The second inevitability of the mind is that you have concepts, because the human brain is wired to construct a conceptual system. Concepts are vital to human survival, but we must also be careful with them because concepts open the door to essentialism. They encourage us to see things that aren’t present.

Concepts also encourage us not to see things that are present. One illusory stripe of a rainbow contains an infinite number of frequencies, but your concepts for “Red,” “Blue,” and other colors cause your brain to ignore the variability. Likewise, the frowny-faced stereotype of “Sadness” is a concept that downplays the great variation in that emotion category.

The third inevitability of the mind that we’ve discussed is social reality. When you are born, you can’t regulate your body budget by yourself — somebody else has to do it. In the process, your brain learns statistically, creates concepts, and wires itself to its environment, which is filled with other people who have structured their social world in particular ways. That social world becomes real to you as well.

When you create social reality but fail to realize it, the result is a mess. Many psychologists, for example, do not realize that every psychological concept is social reality. We debate the differences between “will power” and “tenacity” and “grit” as if they were each distinct in nature, rather than constructions shared through collective intentionality.

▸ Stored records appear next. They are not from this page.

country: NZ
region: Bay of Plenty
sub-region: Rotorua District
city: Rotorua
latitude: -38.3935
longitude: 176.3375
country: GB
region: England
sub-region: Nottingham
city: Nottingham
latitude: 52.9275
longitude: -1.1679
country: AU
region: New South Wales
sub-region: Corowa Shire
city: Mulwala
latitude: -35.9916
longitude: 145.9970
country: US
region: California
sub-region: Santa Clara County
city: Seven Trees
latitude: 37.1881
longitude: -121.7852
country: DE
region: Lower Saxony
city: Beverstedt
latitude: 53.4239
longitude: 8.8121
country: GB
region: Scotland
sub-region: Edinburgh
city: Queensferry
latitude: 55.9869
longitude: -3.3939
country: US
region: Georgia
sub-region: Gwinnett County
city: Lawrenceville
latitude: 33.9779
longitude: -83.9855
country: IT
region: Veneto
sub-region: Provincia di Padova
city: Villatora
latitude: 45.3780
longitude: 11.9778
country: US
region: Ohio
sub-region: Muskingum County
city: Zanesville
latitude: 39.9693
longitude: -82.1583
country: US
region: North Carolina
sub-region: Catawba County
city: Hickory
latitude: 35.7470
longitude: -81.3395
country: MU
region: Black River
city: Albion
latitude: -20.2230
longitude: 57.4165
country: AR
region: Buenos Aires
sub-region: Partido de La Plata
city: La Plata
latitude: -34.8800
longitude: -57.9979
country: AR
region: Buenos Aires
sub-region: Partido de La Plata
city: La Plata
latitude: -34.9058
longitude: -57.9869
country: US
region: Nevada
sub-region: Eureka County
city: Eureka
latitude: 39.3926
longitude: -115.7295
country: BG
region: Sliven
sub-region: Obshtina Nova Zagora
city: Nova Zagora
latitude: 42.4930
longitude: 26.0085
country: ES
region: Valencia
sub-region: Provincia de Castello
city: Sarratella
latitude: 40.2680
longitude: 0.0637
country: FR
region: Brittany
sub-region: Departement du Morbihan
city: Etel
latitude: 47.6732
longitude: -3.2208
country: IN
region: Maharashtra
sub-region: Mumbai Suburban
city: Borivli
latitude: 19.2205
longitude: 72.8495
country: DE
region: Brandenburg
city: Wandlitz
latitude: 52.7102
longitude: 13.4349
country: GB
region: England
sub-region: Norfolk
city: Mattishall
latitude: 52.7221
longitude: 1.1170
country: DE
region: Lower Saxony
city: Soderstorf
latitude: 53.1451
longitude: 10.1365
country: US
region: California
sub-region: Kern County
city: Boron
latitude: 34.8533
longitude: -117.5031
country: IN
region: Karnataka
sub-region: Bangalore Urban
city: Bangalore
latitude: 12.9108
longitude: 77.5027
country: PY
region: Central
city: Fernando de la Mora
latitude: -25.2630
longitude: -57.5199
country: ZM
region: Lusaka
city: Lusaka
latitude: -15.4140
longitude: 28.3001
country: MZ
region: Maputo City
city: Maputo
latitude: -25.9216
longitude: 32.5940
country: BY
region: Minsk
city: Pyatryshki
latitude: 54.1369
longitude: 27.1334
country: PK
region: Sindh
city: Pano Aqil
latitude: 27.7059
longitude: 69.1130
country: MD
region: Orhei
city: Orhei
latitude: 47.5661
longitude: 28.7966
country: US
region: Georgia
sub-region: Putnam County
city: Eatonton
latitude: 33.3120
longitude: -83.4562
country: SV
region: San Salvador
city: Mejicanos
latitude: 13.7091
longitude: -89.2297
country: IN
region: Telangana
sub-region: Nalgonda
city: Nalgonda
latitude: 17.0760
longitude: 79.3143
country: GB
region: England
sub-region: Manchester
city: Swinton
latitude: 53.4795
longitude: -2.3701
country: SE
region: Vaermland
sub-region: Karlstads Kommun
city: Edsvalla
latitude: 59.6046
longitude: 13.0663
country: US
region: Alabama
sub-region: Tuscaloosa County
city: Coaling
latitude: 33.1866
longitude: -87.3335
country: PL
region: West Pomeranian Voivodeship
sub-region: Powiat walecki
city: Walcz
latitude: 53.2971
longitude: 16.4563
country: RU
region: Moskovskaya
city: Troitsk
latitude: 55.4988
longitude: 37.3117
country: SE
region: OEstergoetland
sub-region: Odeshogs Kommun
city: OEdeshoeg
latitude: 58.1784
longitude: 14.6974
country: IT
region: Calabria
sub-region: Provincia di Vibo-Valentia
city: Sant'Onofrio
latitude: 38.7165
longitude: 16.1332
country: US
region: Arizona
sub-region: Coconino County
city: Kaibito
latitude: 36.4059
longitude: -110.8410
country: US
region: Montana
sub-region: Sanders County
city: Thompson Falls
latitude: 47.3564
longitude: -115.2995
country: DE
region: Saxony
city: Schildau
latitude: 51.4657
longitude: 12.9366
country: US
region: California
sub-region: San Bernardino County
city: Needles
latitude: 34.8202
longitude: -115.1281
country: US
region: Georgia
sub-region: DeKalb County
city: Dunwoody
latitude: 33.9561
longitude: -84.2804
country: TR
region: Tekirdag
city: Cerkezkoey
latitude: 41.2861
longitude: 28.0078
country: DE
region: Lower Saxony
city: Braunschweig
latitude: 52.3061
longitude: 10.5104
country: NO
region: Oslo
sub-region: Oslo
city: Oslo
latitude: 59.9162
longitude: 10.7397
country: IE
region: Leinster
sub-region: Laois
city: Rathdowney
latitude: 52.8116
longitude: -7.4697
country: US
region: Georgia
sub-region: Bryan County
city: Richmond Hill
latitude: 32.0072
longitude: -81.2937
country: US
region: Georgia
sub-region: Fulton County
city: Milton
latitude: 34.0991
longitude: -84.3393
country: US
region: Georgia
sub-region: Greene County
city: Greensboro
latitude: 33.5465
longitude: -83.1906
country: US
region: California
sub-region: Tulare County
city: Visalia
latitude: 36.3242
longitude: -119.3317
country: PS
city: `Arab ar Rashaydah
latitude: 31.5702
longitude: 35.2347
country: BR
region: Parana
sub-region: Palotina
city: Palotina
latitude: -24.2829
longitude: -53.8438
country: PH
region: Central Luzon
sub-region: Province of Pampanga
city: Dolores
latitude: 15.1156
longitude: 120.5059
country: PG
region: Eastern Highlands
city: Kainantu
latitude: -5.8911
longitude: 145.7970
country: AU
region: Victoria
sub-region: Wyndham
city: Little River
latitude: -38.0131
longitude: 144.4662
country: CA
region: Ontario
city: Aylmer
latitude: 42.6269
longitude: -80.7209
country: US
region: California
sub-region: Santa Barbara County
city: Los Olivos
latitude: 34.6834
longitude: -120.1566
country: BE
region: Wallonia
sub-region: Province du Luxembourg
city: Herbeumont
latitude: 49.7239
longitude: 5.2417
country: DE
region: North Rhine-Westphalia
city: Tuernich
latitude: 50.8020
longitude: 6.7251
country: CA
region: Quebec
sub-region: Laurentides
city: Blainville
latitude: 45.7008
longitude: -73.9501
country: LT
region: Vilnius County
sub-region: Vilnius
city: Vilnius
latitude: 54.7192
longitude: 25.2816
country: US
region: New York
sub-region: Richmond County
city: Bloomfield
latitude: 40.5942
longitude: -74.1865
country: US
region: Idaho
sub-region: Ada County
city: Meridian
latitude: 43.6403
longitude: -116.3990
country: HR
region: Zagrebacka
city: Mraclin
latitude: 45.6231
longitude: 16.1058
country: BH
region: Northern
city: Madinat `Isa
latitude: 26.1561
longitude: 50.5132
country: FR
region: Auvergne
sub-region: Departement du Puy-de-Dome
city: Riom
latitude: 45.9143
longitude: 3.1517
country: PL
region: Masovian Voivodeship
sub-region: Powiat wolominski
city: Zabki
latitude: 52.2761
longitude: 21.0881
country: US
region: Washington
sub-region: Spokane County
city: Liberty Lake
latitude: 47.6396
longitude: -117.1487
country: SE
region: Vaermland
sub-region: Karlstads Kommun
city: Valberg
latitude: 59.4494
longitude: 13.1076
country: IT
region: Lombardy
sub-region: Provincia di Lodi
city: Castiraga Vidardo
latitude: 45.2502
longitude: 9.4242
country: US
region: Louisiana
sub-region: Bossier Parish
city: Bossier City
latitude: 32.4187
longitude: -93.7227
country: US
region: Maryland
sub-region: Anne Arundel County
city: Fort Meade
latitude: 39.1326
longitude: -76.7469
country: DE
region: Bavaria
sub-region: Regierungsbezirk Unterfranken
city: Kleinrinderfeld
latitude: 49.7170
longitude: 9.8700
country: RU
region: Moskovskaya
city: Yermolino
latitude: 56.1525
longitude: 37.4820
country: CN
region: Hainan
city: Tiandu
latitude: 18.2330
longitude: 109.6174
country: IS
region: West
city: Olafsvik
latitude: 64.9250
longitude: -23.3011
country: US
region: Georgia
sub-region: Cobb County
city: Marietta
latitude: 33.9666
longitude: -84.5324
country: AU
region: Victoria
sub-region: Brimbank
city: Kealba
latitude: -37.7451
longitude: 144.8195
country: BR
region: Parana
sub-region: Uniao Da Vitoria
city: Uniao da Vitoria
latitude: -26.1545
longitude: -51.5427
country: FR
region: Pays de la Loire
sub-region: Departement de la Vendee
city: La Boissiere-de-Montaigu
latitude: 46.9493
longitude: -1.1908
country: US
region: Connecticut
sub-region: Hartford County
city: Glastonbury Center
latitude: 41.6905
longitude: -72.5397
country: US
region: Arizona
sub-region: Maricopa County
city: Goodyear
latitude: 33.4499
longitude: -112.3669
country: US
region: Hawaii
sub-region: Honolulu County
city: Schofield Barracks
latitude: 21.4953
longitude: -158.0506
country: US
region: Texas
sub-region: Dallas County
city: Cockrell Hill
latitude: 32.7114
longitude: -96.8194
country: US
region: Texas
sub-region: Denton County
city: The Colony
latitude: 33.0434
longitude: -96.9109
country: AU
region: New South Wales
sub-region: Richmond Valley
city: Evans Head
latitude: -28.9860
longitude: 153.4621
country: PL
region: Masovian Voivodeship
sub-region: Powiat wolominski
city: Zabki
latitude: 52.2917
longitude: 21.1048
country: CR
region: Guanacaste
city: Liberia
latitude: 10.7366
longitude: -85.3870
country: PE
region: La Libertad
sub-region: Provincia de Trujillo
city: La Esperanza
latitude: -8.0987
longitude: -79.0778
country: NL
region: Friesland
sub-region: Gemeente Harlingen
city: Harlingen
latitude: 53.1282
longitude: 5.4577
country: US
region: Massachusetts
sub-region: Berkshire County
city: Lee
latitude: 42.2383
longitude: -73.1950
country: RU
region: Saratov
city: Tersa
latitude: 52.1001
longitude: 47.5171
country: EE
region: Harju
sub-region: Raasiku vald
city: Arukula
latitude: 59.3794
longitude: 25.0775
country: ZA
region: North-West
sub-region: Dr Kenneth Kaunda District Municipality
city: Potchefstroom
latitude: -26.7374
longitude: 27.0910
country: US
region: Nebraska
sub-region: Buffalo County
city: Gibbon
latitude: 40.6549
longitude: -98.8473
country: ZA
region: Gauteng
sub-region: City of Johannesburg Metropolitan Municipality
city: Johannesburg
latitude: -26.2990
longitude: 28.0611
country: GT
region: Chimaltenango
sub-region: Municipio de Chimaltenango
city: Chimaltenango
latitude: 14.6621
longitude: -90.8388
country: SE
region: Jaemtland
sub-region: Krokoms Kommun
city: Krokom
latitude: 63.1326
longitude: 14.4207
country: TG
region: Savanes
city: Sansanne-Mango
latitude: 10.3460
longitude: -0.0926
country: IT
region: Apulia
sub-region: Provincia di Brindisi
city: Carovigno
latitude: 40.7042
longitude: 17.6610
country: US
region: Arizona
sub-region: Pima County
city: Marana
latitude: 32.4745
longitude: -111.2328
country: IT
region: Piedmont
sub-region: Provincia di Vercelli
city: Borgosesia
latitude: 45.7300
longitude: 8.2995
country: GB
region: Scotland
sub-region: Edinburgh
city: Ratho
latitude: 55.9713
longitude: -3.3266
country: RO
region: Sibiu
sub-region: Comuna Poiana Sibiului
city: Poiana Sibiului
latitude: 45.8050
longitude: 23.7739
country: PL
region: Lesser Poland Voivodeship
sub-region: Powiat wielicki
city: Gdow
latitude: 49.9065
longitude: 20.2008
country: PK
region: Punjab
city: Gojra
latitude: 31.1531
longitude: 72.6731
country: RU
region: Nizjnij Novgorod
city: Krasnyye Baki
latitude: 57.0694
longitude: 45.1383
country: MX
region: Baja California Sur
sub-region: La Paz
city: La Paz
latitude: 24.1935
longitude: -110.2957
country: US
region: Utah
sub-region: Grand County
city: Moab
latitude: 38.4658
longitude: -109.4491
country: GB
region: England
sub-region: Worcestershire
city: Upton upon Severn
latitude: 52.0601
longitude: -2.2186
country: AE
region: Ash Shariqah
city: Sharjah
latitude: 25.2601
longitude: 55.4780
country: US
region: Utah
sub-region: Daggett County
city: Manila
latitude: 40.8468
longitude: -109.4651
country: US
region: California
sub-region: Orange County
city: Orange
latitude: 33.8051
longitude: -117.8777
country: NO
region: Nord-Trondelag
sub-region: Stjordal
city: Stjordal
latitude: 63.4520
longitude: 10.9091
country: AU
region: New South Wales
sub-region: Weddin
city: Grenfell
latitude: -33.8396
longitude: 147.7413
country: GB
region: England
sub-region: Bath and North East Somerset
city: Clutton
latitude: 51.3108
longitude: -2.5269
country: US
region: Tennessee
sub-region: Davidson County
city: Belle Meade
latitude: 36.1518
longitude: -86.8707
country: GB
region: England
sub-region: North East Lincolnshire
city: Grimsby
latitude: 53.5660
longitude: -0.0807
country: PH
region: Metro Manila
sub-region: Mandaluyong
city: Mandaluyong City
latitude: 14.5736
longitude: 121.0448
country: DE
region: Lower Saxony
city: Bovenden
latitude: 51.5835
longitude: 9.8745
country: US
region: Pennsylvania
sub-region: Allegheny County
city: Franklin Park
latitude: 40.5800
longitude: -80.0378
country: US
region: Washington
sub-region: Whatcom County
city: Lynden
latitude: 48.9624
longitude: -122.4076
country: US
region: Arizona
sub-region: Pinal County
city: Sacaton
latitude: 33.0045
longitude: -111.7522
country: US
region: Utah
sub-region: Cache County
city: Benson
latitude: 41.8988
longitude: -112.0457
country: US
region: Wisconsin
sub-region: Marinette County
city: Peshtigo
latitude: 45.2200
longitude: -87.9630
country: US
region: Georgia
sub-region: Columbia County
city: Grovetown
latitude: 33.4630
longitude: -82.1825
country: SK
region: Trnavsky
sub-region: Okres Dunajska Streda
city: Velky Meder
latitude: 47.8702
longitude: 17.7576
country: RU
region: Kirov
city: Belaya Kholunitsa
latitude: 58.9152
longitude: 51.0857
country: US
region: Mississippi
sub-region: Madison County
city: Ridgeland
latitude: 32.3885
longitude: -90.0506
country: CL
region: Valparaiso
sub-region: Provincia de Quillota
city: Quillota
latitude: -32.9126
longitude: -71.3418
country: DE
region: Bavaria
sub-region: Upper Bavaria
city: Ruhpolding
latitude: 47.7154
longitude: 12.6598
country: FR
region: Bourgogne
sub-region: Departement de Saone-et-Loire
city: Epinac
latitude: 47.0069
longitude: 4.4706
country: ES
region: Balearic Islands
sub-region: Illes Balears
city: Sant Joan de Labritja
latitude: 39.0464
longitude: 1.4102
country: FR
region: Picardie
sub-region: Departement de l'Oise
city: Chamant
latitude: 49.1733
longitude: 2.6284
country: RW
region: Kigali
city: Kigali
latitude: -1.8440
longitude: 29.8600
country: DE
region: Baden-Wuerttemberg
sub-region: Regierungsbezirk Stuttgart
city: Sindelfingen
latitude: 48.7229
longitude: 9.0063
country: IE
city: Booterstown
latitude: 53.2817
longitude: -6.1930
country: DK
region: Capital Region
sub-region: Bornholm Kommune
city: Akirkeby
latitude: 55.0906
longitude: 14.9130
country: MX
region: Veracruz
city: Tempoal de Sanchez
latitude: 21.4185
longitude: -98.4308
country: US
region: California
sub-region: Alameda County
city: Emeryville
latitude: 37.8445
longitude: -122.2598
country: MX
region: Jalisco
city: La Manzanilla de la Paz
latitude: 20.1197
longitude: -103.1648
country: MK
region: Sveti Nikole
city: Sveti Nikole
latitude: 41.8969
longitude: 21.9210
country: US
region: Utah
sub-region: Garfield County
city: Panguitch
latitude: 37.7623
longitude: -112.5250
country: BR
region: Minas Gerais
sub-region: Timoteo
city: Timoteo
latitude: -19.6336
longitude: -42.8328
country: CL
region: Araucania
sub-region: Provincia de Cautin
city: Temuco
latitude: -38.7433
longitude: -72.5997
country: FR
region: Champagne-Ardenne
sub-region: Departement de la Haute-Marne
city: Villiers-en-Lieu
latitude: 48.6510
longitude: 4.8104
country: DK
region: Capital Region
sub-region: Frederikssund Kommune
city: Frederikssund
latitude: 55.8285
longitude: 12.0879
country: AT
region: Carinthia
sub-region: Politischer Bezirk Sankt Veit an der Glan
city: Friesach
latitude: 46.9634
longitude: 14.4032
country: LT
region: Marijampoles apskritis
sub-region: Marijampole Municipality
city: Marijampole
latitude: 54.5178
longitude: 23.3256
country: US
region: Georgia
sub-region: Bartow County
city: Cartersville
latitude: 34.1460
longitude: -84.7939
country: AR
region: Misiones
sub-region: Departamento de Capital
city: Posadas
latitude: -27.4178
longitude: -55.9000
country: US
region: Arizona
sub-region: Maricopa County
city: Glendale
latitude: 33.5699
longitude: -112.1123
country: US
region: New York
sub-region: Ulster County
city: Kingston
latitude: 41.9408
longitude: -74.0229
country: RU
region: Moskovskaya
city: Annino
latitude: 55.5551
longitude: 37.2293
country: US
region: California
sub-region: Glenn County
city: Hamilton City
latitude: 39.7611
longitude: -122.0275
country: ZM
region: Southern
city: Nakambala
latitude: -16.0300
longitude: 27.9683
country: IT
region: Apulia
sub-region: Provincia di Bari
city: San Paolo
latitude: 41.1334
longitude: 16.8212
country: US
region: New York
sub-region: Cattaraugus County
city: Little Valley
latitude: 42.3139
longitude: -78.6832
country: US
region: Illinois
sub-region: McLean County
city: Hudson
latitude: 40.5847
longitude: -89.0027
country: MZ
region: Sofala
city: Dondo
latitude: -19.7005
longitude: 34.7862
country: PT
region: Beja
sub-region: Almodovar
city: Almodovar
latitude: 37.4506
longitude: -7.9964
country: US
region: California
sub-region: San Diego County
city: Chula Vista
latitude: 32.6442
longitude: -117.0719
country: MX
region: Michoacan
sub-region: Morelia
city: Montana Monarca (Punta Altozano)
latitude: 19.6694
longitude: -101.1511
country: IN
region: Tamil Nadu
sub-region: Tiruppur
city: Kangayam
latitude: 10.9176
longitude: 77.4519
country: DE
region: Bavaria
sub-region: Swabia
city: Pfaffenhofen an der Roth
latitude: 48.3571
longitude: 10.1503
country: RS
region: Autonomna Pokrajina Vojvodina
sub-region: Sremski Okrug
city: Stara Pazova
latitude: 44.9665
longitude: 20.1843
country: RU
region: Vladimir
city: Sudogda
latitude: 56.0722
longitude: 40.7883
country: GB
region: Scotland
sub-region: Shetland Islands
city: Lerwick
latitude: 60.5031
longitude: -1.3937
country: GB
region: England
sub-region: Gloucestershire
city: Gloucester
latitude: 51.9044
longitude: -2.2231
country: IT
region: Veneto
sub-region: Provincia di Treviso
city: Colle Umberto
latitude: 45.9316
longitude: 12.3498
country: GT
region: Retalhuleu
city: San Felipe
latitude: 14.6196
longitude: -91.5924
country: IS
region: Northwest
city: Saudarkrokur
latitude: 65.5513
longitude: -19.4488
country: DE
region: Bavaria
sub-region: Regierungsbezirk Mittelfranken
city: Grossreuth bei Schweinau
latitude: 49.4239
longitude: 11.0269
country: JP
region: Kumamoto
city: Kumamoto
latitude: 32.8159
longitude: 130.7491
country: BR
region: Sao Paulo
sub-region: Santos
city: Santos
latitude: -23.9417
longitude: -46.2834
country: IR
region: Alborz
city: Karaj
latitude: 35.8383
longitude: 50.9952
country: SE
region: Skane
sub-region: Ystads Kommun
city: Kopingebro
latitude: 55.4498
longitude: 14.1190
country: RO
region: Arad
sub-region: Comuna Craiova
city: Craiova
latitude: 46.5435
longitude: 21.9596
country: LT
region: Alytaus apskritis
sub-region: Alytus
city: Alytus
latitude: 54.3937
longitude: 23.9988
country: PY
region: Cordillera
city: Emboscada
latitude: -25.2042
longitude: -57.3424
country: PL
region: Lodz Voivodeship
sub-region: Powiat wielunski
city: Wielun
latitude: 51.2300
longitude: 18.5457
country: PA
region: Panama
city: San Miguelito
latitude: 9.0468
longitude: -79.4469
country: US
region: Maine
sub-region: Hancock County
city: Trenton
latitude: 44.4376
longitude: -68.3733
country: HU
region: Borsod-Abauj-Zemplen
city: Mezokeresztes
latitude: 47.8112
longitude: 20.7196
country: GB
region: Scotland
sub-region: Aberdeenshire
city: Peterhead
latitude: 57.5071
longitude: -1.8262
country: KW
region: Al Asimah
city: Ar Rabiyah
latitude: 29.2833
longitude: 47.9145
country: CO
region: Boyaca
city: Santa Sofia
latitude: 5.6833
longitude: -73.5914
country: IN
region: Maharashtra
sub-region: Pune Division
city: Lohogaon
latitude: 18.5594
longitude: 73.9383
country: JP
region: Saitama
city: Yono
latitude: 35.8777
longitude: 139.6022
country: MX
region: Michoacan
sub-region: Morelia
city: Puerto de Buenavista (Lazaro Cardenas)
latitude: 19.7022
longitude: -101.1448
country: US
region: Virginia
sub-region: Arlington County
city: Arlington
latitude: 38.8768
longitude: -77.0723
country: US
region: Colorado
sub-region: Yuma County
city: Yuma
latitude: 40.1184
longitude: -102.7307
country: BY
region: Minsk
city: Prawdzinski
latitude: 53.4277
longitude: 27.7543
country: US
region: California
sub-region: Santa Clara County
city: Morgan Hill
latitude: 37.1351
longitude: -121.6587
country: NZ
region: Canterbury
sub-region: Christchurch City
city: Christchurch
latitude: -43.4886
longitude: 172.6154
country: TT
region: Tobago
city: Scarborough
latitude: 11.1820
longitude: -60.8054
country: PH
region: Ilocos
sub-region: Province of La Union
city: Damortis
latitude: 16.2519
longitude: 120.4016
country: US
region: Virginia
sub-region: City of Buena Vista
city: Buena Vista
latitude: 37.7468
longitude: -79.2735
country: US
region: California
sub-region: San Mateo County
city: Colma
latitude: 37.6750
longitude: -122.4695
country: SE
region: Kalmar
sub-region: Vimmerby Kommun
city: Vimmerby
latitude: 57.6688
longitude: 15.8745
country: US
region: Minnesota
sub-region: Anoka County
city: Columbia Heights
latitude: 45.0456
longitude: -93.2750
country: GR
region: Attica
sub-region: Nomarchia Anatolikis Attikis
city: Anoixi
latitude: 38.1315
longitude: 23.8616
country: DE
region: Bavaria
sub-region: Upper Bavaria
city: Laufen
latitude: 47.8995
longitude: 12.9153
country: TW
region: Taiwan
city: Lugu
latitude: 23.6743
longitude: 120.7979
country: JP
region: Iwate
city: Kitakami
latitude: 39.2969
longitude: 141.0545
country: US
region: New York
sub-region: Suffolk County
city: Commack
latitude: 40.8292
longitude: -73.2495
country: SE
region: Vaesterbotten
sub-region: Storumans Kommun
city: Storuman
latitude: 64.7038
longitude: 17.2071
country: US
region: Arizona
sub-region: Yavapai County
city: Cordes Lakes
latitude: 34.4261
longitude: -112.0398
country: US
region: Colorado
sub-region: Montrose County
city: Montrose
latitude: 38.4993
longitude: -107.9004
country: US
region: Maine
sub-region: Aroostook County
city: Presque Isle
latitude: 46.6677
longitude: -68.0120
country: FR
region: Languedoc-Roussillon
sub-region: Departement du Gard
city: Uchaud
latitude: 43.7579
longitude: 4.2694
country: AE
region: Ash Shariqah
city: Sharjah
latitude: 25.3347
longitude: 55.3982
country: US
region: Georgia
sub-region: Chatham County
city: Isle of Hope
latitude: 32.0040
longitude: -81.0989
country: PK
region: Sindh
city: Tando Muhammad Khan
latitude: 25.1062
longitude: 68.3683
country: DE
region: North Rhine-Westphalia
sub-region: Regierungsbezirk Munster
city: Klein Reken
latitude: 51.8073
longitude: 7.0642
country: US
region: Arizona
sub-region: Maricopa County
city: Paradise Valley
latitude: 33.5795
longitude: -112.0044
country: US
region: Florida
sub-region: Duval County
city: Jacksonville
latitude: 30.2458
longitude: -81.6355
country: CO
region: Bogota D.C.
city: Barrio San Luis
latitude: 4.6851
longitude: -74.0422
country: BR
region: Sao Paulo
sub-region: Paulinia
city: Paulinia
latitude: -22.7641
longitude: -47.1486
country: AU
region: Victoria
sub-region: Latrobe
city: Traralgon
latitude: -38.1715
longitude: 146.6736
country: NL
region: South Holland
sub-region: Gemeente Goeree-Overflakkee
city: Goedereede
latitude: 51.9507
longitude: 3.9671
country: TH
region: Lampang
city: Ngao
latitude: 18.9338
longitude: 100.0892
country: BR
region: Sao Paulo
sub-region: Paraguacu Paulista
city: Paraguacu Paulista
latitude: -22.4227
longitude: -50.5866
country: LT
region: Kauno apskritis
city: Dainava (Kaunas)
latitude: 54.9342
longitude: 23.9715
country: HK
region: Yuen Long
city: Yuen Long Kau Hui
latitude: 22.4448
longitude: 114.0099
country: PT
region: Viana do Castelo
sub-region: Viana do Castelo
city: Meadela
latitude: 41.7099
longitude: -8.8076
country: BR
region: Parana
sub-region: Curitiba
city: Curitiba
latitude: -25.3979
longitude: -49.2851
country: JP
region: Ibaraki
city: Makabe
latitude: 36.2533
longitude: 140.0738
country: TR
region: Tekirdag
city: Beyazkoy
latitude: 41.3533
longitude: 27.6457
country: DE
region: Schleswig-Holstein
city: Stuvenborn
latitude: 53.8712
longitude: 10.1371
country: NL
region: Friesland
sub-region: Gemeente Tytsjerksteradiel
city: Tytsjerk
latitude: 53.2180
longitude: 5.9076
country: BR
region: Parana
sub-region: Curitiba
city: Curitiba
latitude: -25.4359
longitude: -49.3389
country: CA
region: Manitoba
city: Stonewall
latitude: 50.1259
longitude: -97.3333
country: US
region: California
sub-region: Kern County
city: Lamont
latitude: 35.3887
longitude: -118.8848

From these three inevitabilities of the mind, we see that construction teaches us to be skeptical. Your experiences are not a window into reality. Rather, your brain is wired to model your world, driven by what is relevant for your body budget, and then you experience that model as reality. Your moment-to-moment experience may feel like one discrete mental state followed by another, like beads on a string, but as you have learned in this book, your brain activity is continuous throughout intrinsic, core networks. Your experiences might seem to be triggered by the world outside the skull, but they’re formed in a storm of prediction and correction. Ironically, each of us has a brain that creates a mind that misunderstands itself.

What we experience as “certainty” — the feeling of knowing what is true about ourselves, each other, and the world around us — is an illusion that the brain manufactures to help us make it through each day. Giving up a bit of that certainty now and then is a good idea. For instance, we all think about ourselves and other people in terms of characteristics. He is “generous.” She is “loyal.” Your boss is “an asshole.” Our own sense of certainty tempts us to treat generosity, loyalty, and asshole-ness as if their essences actually live in those people, and as if they are detectable and measurable in objective terms. This not only determines our behavior toward them; we also feel justified in that behavior, even if the “generous” guy is just trying to suck up to you, the “loyal” woman is secretly self-serving, and your “asshole” boss has his mind on his sick kid at home. Certainty leads us to miss other explanations. I’m not saying that we are dumb or ill-equipped to grasp reality. I’m saying there is no single reality to grasp.